The Paris – Doha route looks incredible value when you consider you could be flying in Qatar Airways A380 First Class or, as it will soon be operating the route, in Qatar Airways QSuites (Business Class).

80,000 Starpoints (which will convert to 100,000 JAL Miles) for a roundtrip First Class award in one of the better First Class cabins around can be a great redemption.

a seat in a planeQatar Airways A380 First Class

Even London – Singapore looks good when you consider that it will set you back 85,000 JAL Miles (70,000 Starpoints) for a roundtrip Business Class award when BA will charge you 175,000 Avios for the same flight!


Where there’s good news there’s often bad news too and this time things are no different.

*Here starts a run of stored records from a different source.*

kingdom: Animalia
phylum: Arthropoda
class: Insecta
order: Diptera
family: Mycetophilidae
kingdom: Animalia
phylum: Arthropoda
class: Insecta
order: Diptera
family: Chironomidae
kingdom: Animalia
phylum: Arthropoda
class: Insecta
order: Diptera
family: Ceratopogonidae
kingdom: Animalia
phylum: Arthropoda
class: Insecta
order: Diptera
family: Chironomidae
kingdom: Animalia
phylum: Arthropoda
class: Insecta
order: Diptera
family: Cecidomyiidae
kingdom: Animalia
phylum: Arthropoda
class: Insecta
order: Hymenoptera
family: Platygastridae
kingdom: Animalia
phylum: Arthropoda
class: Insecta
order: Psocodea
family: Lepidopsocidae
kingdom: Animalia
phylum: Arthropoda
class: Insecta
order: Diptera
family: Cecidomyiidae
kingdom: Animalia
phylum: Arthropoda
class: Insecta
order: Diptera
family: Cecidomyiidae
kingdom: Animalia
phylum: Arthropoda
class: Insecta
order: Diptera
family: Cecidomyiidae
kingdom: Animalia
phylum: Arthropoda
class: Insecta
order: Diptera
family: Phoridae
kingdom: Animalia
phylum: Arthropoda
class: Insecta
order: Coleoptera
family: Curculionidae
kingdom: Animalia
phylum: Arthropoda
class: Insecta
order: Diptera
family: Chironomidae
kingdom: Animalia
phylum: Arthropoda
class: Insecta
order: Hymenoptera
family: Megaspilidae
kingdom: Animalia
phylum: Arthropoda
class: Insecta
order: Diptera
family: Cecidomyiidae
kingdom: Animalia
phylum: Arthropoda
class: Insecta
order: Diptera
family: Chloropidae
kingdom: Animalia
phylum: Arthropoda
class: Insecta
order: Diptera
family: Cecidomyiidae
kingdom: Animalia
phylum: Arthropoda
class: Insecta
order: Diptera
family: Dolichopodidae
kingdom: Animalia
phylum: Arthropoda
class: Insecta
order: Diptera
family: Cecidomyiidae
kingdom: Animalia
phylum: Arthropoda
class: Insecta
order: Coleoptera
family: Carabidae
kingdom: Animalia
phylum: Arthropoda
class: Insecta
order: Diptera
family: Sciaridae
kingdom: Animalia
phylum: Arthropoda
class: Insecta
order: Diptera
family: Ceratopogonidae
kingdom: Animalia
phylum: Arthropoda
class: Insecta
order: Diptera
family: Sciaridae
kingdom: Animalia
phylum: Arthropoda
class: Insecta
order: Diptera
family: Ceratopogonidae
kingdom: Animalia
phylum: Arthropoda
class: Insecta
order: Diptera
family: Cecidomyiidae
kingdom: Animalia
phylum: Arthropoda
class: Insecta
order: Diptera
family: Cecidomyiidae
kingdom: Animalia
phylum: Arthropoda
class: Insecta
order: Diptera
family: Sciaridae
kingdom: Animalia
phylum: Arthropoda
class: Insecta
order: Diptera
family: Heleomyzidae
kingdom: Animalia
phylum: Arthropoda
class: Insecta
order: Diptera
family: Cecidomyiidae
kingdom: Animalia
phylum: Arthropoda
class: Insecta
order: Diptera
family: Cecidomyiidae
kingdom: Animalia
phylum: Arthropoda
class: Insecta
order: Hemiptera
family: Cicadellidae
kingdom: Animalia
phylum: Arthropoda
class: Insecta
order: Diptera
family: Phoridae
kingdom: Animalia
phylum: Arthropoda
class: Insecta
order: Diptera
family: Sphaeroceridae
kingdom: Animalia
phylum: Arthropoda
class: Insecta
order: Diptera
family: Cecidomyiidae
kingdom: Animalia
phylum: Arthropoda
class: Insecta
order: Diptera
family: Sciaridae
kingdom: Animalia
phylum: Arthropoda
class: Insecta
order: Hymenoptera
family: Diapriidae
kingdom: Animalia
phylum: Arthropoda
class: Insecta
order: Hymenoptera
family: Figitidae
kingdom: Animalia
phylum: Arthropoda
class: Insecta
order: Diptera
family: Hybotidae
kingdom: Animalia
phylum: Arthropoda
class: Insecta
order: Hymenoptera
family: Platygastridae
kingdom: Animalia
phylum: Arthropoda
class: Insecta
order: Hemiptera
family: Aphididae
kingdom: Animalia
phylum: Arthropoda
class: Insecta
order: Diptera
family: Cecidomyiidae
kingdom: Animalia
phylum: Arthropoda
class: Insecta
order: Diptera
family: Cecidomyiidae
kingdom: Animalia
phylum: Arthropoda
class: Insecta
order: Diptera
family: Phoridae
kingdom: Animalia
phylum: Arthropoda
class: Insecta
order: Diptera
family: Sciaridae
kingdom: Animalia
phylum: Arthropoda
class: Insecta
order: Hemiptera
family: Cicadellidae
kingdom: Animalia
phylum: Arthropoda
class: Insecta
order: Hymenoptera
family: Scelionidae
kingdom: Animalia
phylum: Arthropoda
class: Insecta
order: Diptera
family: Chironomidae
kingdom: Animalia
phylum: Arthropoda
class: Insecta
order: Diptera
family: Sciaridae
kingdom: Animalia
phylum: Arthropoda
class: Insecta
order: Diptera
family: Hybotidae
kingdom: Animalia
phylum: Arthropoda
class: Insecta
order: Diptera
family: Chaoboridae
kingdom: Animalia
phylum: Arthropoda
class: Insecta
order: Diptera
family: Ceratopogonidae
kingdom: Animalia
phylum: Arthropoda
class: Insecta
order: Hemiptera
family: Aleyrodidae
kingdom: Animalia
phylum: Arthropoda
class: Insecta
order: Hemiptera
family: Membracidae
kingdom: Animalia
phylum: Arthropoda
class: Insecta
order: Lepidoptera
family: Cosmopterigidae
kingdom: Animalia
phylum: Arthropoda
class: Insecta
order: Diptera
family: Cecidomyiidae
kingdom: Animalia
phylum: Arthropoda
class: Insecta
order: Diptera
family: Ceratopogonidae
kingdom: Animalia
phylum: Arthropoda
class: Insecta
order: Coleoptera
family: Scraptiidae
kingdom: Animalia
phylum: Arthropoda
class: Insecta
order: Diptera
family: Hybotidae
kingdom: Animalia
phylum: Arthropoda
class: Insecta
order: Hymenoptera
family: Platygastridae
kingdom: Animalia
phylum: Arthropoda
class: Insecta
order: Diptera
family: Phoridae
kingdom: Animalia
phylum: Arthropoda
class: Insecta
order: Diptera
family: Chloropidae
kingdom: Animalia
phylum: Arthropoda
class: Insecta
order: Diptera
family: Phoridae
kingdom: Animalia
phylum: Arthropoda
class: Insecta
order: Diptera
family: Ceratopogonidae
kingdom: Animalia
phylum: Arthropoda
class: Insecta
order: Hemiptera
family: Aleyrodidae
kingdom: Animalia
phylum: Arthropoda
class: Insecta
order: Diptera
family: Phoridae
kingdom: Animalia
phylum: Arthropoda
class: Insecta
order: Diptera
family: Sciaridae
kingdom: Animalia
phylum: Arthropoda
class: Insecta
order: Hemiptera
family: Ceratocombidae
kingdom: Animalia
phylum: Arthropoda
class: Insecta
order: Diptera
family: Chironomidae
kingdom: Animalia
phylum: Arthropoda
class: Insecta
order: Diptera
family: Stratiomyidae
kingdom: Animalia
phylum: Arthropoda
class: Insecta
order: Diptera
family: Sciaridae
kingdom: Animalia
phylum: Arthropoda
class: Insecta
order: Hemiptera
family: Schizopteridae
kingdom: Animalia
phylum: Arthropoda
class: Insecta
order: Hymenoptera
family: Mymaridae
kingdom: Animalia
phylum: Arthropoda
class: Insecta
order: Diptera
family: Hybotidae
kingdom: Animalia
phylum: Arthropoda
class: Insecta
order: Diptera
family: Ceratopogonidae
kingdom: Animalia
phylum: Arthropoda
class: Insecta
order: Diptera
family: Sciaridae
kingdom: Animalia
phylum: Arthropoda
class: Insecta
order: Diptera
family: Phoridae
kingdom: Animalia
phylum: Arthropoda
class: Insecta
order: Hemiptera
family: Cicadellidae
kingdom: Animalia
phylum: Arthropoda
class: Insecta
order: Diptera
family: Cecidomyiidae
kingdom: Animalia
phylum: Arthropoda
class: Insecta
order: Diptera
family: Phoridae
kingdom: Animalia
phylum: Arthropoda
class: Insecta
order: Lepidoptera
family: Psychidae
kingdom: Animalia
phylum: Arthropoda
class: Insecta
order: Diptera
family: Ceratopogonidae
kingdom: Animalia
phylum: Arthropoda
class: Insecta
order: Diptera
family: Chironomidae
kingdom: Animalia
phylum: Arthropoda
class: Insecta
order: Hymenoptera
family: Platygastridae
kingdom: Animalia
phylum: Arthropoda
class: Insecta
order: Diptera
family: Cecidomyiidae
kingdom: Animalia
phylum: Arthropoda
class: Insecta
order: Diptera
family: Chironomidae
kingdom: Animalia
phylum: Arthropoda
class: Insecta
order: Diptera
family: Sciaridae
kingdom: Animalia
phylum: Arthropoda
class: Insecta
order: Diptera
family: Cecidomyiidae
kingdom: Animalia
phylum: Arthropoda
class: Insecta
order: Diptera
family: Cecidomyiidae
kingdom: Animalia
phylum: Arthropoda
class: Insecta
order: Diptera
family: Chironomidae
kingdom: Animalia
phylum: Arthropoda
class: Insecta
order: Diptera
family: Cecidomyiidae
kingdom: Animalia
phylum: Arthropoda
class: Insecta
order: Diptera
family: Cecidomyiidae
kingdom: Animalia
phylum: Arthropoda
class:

Firstly it’s important to note that JAL will add fuel surcharges to awards so that’s an extra cost to take into account (both when pricing things up and when comparing to other award options) and, secondly, it’s important to face up to the fact that good oneworld awards are getting harder and harder to find….so don’t expect to be booking Qatar First Class awards whenever you feel like it – you’ll have to be flexible.

Bottom Line

Starpoints are probably the hardest of the major currencies to collect but if you keep collecting them there can be some great fight redemptions to be had if you look around…especially if you use JAL Mileage Bank. The examples I gave above are really only the tip of the iceberg…when you add in the fact that JAL Miles can also be used on airlines like Emirates the options just seem to multiply.